BEGIN DATA FOR THIS EXERCISE
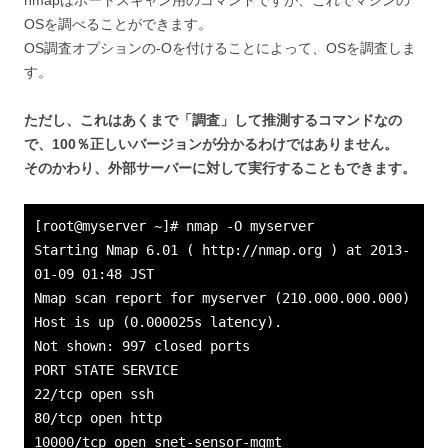
nmapはポートスキャン用のコマンドですが、これでマシンの
OSを調べることができます。
OS調査オプションの-Oを付けることによって、OSを調査しま
す。
ただし、これはあくまで「調査」して推測するコマンドなの
で、100％正しいバージョンが分かるわけではありません。
そのかわり、外部サーバーに対して実行することもできます。
[root@myserver ~]# nmap -O myserver
Starting Nmap 6.01 ( http://nmap.org ) at 2013-
01-09 01:48 JST
Nmap scan report for myserver (210.000.000.000)
Host is up (0.000025s latency).
Not shown: 997 closed ports
PORT STATE SERVICE
22/tcp open ssh
80/tcp open http
10000/tcp open snet-sensor-mgmt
END DATA FOR THIS EXERCISE
Render every line of the items above as a Markdown table with the columns "Row" and "Line," numbering the rows in order and skipping blank lines. Leave the pictures out.

• TASK RESPONSE:
| Row | Line |
|---|---|
| 1 | nmapはポートスキャン用のコマンドですが、これでマシンの |
| 2 | OSを調べることができます。 |
| 3 | OS調査オプションの-Oを付けることによって、OSを調査しま |
| 4 | す。 |
| 5 | ただし、これはあくまで「調査」して推測するコマンドなの |
| 6 | で、100％正しいバージョンが分かるわけではありません。 |
| 7 | そのかわり、外部サーバーに対して実行することもできます。 |
| 8 | [root@myserver ~]# nmap -O myserver |
| 9 | Starting Nmap 6.01 ( http://nmap.org ) at 2013- |
| 10 | 01-09 01:48 JST |
| 11 | Nmap scan report for myserver (210.000.000.000) |
| 12 | Host is up (0.000025s latency). |
| 13 | Not shown: 997 closed ports |
| 14 | PORT STATE SERVICE |
| 15 | 22/tcp open ssh |
| 16 | 80/tcp open http |
| 17 | 10000/tcp open snet-sensor-mgmt |